Work to complete
Would you print the records below without changing anything?

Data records
════════

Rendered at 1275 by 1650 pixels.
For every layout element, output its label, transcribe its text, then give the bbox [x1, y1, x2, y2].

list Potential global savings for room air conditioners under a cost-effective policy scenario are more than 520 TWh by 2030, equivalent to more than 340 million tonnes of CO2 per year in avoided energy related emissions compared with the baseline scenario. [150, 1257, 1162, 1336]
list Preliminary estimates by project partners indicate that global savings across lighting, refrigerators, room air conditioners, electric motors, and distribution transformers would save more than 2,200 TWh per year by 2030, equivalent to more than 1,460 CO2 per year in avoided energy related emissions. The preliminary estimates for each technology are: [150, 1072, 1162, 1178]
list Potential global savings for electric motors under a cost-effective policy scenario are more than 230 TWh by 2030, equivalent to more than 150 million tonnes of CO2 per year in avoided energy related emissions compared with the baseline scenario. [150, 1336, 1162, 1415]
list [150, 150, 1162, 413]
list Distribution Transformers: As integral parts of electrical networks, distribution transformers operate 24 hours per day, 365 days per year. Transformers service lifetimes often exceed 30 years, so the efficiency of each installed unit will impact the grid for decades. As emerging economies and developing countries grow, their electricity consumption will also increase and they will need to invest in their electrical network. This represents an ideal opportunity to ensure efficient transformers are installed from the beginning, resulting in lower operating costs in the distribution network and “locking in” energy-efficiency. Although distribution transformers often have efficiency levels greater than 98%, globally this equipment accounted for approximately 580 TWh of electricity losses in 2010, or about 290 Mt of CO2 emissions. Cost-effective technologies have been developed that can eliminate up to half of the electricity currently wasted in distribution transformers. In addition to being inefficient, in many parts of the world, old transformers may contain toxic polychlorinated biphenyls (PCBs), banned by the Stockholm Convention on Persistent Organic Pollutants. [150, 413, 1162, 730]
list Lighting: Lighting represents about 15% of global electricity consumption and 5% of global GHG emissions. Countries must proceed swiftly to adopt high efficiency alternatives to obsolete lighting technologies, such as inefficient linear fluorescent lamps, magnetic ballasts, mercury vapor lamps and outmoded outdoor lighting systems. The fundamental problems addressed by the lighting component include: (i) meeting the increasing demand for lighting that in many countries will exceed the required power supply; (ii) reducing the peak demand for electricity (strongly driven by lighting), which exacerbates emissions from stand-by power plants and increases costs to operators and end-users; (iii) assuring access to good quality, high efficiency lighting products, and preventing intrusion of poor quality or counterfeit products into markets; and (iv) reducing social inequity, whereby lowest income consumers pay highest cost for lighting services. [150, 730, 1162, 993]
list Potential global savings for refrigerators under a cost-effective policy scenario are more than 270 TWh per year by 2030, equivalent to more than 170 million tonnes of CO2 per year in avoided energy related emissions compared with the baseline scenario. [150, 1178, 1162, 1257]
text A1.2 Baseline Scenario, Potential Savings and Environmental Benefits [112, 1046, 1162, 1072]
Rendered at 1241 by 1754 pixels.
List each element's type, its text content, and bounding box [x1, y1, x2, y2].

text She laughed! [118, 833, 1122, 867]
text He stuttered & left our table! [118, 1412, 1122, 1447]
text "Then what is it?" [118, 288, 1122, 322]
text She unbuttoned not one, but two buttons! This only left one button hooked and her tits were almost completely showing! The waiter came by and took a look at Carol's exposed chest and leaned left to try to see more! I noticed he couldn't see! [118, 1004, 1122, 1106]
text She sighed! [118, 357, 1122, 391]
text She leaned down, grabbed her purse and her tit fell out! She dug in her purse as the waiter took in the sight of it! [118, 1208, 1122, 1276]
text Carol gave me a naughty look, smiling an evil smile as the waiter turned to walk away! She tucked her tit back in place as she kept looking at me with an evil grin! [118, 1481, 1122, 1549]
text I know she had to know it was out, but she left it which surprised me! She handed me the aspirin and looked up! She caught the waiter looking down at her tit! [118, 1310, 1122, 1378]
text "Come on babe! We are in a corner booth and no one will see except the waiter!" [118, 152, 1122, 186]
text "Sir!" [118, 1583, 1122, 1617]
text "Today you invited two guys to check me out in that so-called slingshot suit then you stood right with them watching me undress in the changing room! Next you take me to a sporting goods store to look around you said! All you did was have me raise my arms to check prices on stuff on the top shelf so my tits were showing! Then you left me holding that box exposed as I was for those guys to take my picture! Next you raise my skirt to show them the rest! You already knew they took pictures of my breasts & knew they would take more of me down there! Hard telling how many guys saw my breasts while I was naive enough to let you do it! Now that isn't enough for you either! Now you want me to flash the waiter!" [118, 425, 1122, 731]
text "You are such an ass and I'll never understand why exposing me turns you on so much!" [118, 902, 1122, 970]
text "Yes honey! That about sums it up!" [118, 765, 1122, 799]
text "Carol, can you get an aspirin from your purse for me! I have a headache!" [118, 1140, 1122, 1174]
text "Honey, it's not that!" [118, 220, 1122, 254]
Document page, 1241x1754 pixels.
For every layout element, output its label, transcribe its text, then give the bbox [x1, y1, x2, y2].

════════

Response to the task
Rendered at 1275 by 1650 pixels.
For every layout element, output its label, transcribe its text, then give the bbox [x1, y1, x2, y2].

list Potential global savings for room air conditioners under a cost-effective policy scenario are more than 520 TWh by 2030, equivalent to more than 340 million tonnes of CO2 per year in avoided energy related emissions compared with the baseline scenario. [150, 1257, 1162, 1336]
list Preliminary estimates by project partners indicate that global savings across lighting, refrigerators, room air conditioners, electric motors, and distribution transformers would save more than 2,200 TWh per year by 2030, equivalent to more than 1,460 CO2 per year in avoided energy related emissions. The preliminary estimates for each technology are: [150, 1072, 1162, 1178]
list Potential global savings for electric motors under a cost-effective policy scenario are more than 230 TWh by 2030, equivalent to more than 150 million tonnes of CO2 per year in avoided energy related emissions compared with the baseline scenario. [150, 1336, 1162, 1415]
list [150, 150, 1162, 413]
list Distribution Transformers: As integral parts of electrical networks, distribution transformers operate 24 hours per day, 365 days per year. Transformers service lifetimes often exceed 30 years, so the efficiency of each installed unit will impact the grid for decades. As emerging economies and developing countries grow, their electricity consumption will also increase and they will need to invest in their electrical network. This represents an ideal opportunity to ensure efficient transformers are installed from the beginning, resulting in lower operating costs in the distribution network and “locking in” energy-efficiency. Although distribution transformers often have efficiency levels greater than 98%, globally this equipment accounted for approximately 580 TWh of electricity losses in 2010, or about 290 Mt of CO2 emissions. Cost-effective technologies have been developed that can eliminate up to half of the electricity currently wasted in distribution transformers. In addition to being inefficient, in many parts of the world, old transformers may contain toxic polychlorinated biphenyls (PCBs), banned by the Stockholm Convention on Persistent Organic Pollutants. [150, 413, 1162, 730]
list Lighting: Lighting represents about 15% of global electricity consumption and 5% of global GHG emissions. Countries must proceed swiftly to adopt high efficiency alternatives to obsolete lighting technologies, such as inefficient linear fluorescent lamps, magnetic ballasts, mercury vapor lamps and outmoded outdoor lighting systems. The fundamental problems addressed by the lighting component include: (i) meeting the increasing demand for lighting that in many countries will exceed the required power supply; (ii) reducing the peak demand for electricity (strongly driven by lighting), which exacerbates emissions from stand-by power plants and increases costs to operators and end-users; (iii) assuring access to good quality, high efficiency lighting products, and preventing intrusion of poor quality or counterfeit products into markets; and (iv) reducing social inequity, whereby lowest income consumers pay highest cost for lighting services. [150, 730, 1162, 993]
list Potential global savings for refrigerators under a cost-effective policy scenario are more than 270 TWh per year by 2030, equivalent to more than 170 million tonnes of CO2 per year in avoided energy related emissions compared with the baseline scenario. [150, 1178, 1162, 1257]
text A1.2 Baseline Scenario, Potential Savings and Environmental Benefits [112, 1046, 1162, 1072]
Rendered at 1241 by 1754 pixels.
List each element's type, its text content, and bounding box [x1, y1, x2, y2].

text She laughed! [118, 833, 1122, 867]
text He stuttered & left our table! [118, 1412, 1122, 1447]
text "Then what is it?" [118, 288, 1122, 322]
text She unbuttoned not one, but two buttons! This only left one button hooked and her tits were almost completely showing! The waiter came by and took a look at Carol's exposed chest and leaned left to try to see more! I noticed he couldn't see! [118, 1004, 1122, 1106]
text She sighed! [118, 357, 1122, 391]
text She leaned down, grabbed her purse and her tit fell out! She dug in her purse as the waiter took in the sight of it! [118, 1208, 1122, 1276]
text Carol gave me a naughty look, smiling an evil smile as the waiter turned to walk away! She tucked her tit back in place as she kept looking at me with an evil grin! [118, 1481, 1122, 1549]
text I know she had to know it was out, but she left it which surprised me! She handed me the aspirin and looked up! She caught the waiter looking down at her tit! [118, 1310, 1122, 1378]
text "Come on babe! We are in a corner booth and no one will see except the waiter!" [118, 152, 1122, 186]
text "Sir!" [118, 1583, 1122, 1617]
text "Today you invited two guys to check me out in that so-called slingshot suit then you stood right with them watching me undress in the changing room! Next you take me to a sporting goods store to look around you said! All you did was have me raise my arms to check prices on stuff on the top shelf so my tits were showing! Then you left me holding that box exposed as I was for those guys to take my picture! Next you raise my skirt to show them the rest! You already knew they took pictures of my breasts & knew they would take more of me down there! Hard telling how many guys saw my breasts while I was naive enough to let you do it! Now that isn't enough for you either! Now you want me to flash the waiter!" [118, 425, 1122, 731]
text "You are such an ass and I'll never understand why exposing me turns you on so much!" [118, 902, 1122, 970]
text "Yes honey! That about sums it up!" [118, 765, 1122, 799]
text "Carol, can you get an aspirin from your purse for me! I have a headache!" [118, 1140, 1122, 1174]
text "Honey, it's not that!" [118, 220, 1122, 254]
Document page, 1241x1754 pixels.
For every layout element, output its label, transcribe its text, then give the bbox [x1, y1, x2, y2].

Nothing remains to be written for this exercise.